# What is this tool / adapter?



## AJ. (Feb 22, 2012)

This tool was in grandpa's tools.
He's no longer around to ask him what it is.

Any ideas what this is for?


----------



## AJ. (Feb 22, 2012)

Another angle...


----------



## Steve Neul (Sep 2, 2011)

It's a miter saw guide somewhat like this. Antique vintage Miter Saw Guide Wooden Cabinet Screw Hardware Unusual Old EG | eBay


----------



## woodnthings (Jan 24, 2009)

Yup, it's the upper portion of a hand held miter saw. It's the part that guides the saw blade, typically a back saw with a stiffener on the top edge. The rest of the unit is missing;


----------



## FrankC (Aug 24, 2012)

One in Blue:








VINTAGE Sears Craftsman Mitre Saw Working Angle Cut Cast Aluminum 18" long Base | eBay


Find many great new & used options and get the best deals for VINTAGE Sears Craftsman Mitre Saw Working Angle Cut Cast Aluminum 18" long Base at the best online prices at eBay! Free shipping for many products!



www.ebay.com


----------



## AJ. (Feb 22, 2012)

THANK YOU EVERYONE!!

When I saw the linked ebay photos... something clicked on my mind.

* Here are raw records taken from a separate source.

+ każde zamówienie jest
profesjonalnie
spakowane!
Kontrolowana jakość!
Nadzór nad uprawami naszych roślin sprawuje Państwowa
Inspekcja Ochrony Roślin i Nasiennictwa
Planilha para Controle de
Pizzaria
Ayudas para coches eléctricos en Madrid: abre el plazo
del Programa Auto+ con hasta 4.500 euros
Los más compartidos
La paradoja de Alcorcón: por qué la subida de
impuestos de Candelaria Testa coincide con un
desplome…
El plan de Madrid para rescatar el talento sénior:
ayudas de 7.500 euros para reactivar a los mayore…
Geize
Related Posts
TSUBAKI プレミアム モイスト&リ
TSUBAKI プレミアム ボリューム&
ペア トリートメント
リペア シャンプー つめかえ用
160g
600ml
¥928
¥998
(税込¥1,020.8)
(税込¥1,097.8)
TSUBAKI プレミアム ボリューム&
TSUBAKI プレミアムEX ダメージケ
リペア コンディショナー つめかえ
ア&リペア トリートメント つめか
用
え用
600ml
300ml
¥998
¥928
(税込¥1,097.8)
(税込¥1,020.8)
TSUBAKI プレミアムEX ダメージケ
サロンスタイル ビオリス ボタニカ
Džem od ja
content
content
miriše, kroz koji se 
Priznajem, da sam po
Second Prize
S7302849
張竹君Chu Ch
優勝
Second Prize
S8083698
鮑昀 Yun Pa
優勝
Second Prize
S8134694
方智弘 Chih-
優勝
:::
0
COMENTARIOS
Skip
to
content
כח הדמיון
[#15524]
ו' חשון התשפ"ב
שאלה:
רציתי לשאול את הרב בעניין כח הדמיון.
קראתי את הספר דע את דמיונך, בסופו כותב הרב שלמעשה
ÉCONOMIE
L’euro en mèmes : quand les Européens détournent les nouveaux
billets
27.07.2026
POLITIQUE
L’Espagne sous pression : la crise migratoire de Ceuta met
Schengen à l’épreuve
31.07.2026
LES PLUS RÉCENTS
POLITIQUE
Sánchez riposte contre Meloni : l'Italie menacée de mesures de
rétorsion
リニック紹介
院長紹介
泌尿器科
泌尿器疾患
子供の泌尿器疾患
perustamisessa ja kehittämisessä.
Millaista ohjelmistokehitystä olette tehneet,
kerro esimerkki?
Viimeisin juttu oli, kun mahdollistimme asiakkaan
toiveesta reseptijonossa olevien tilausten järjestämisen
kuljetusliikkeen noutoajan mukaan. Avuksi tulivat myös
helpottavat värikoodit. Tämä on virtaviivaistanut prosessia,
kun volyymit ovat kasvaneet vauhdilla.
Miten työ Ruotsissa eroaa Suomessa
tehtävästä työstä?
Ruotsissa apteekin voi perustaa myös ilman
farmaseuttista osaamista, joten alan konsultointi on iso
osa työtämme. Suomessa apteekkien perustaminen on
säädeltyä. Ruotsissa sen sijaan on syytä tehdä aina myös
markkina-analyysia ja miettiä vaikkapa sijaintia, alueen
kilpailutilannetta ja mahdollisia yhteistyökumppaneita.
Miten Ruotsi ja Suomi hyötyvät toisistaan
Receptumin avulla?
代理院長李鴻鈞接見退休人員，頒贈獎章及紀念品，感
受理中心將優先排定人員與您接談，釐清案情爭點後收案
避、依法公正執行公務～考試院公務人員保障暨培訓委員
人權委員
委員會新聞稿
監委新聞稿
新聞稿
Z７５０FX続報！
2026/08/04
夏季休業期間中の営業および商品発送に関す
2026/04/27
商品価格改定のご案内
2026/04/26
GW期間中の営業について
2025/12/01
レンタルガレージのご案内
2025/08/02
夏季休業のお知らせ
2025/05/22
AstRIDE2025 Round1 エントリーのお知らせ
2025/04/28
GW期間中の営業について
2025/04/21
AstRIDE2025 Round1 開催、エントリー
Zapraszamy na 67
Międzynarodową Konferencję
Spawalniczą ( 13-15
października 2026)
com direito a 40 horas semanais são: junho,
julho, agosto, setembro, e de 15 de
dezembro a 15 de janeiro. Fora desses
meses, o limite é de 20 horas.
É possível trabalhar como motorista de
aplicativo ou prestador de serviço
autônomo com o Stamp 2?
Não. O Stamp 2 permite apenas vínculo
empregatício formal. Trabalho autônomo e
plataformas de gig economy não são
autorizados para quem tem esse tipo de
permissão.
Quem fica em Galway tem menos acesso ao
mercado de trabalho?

ANOTHER part/tool which I did not know what it was for.

I just married them... and we are cooking!!!


Thank you extended Grandpa's.
Thank you for helping out when I couldn't ask mine directly


----------



## FrankC (Aug 24, 2012)

The 9 - 22 1/2 - 30 - 36 - 45 stops are interesting, understand them all except the 9 degrees.


----------